Elisabeth ne répliqua rien. Quand elle se retrouva seule, elle s'abîma dans ses pensées. Elle avait lu, le matin même, l'histoire de la brebis perdue que le Berger, plein d'amour, va chercher au désert, qu'il prend dans ses bras et met avec joie sur ses épaules. Le bon Berger, le Christ, elle l'avait contemplé dans sa grandeur divine et son infinie tendresse. Et maintenant une autre image se dressait, prenant sa place. Un autre berger, rassemblant ses hordes, leur criait : Poursuivez au Désert, la hache à la main, mes brebis perdues. Tuez ! sabrez ! exterminez ! À tous les massacreurs, moi, vicaire du Christ, je garantis, dans l'autre monde, l'impunité de tous leurs forfaits !

Elle frissonna. Elle eut soudain l'intuition d'une puissance formidable autant que mystérieuse, qui, dans l'ombre, rampait, aveuglant les esprits, faussant les consciences, asservissant les âmes. L'auteur de la bulle n'en serait-il point la première victime ?... Et de ce pouvoir diabolique, elle-même n'était point affranchie : elle en sentait l'action dans son propre coeur plein de trouble, de rancune et de vagues terreurs...
Joignant les mains dans son angoisse, elle ne put que s'écrier : 0 Dieu ! Dieu tout-puissant, viens à notre aide ! Aie pitié de moi, aie pitié de nous !...
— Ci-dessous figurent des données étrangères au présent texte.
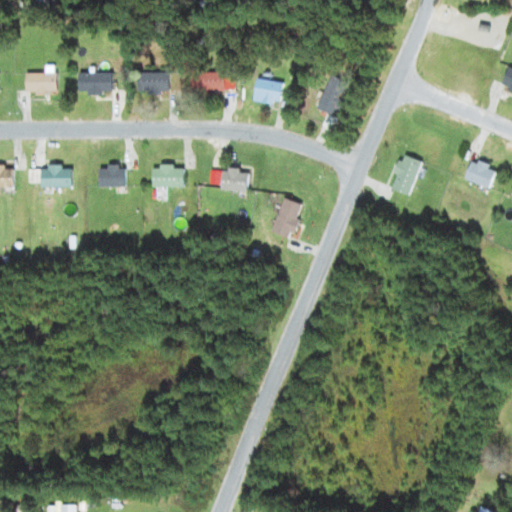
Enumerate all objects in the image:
building: (507, 79)
building: (93, 83)
building: (151, 83)
building: (206, 83)
building: (38, 84)
building: (267, 91)
building: (332, 96)
road: (452, 104)
road: (181, 129)
building: (479, 174)
building: (403, 175)
building: (110, 176)
building: (166, 176)
building: (6, 177)
building: (53, 177)
building: (233, 180)
building: (285, 219)
road: (323, 255)
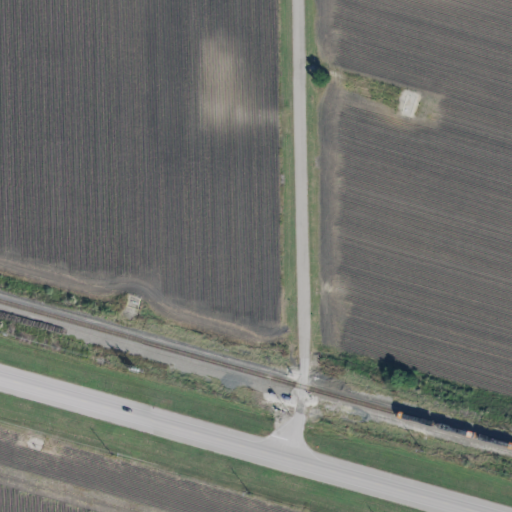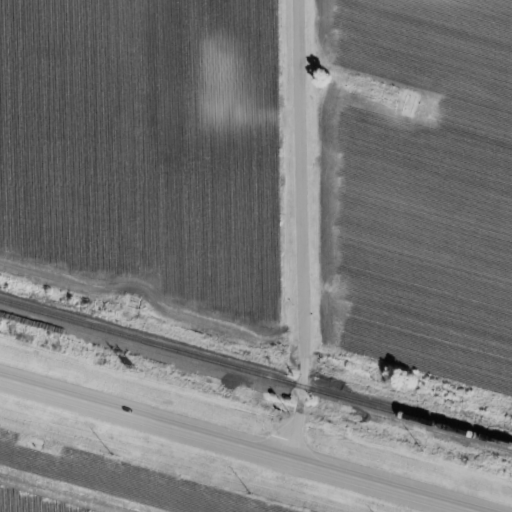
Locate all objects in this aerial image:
road: (303, 229)
road: (152, 307)
railway: (256, 372)
road: (238, 444)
Plusieurs fois déjà, aux heures de grande détresse, elle avait retrouvé dans la prière le calme et le réconfort. Mais cette fois ce ne fut pas elle qui paria, ce fut la voix d'en-haut, sous une forme qu'elle n'avait ; point prévue. Des versets bibliques, auxquels elle ne s'était pas beaucoup arrêtée, retentirent dans son coeur avec une force jusqu'alors inconnue : « Dieu est amour. Je vous donne un commandement nouveau : Aimez-vous les uns les autres comme je vous ai aimés. Vous êtes tous frères. Aimez et ne haïssez pas. Celui qui hait son frère est un meurtrier. Aimez vos ennemis, priez pour ceux qui vous maltraitent et vous persécutent. Le diable est meurtrier dès le commencement. Prenez courage ! Le Dieu de paix écrasera bientôt Satan sous vos pieds ».

À mesure qu'ils s'égrenaient dans sa pensée, ces versets se coloraient d'une merveilleuse lumière. Elle comprit que tous les hommes, même les persécuteurs, étaient ses frères et qu'il fallait les aimer. Elle se rendit compte qu'il n'existait qu'un être au monde qu'elle eut le droit de haïr et que c'était le grand, le séculaire ennemi de sa race : le serpent ancien. C'était celui-là qu'il fallait haïr, d'une irréductible et sainte haine, qu'il fallait combattre et qu'il fallait vaincre. Avait-elle obéi à la loi d'amour ? Non ! Elle haïssait son oncle qui avait tué Augustin. Elle haïssait Mme des Coudrets dont la surveillance lui était insupportable. Elle haïssait le père Crespy qui avait envoyé Claude aux galères. Elle haïssait tous ces Lazaristes, ces comites et sous-comites qui rendaient plus lourd le fardeau des galériens... En ce moment, le sentiment de son indignité l'écrasa : « Pardonne-moi, mon Dieu ! s'écria-t-elle, je ne veux plus haïr, je veux aimer ! » Alors elle se mit à prier. Prenant à la lettre l'ordre du Christ, elle l'invoqua pour les persécuteurs. Puis, songeant à l'écrasante responsabilité de celui qui, liant et déliant, d'un mot, lançait dans la bonne voie ou dans la voie de perdition des millions d'âmes humaines, elle pria pour Clément XI. Elle demanda au Tout-Puissant de l'éclairer, de le revêtir d'un esprit de sagesse et d'amour, de tenir dans sa main la faible main qui gouvernait le lourd vaisseau de l'Eglise romaine...

Quand elle eut achevé son invocation, la puissance mauvaise avait disparu, comme fuient les ténèbres aux rayons du soleil levant. Un sentiment de délivrance, une profonde paix étaient descendus dans son coeur.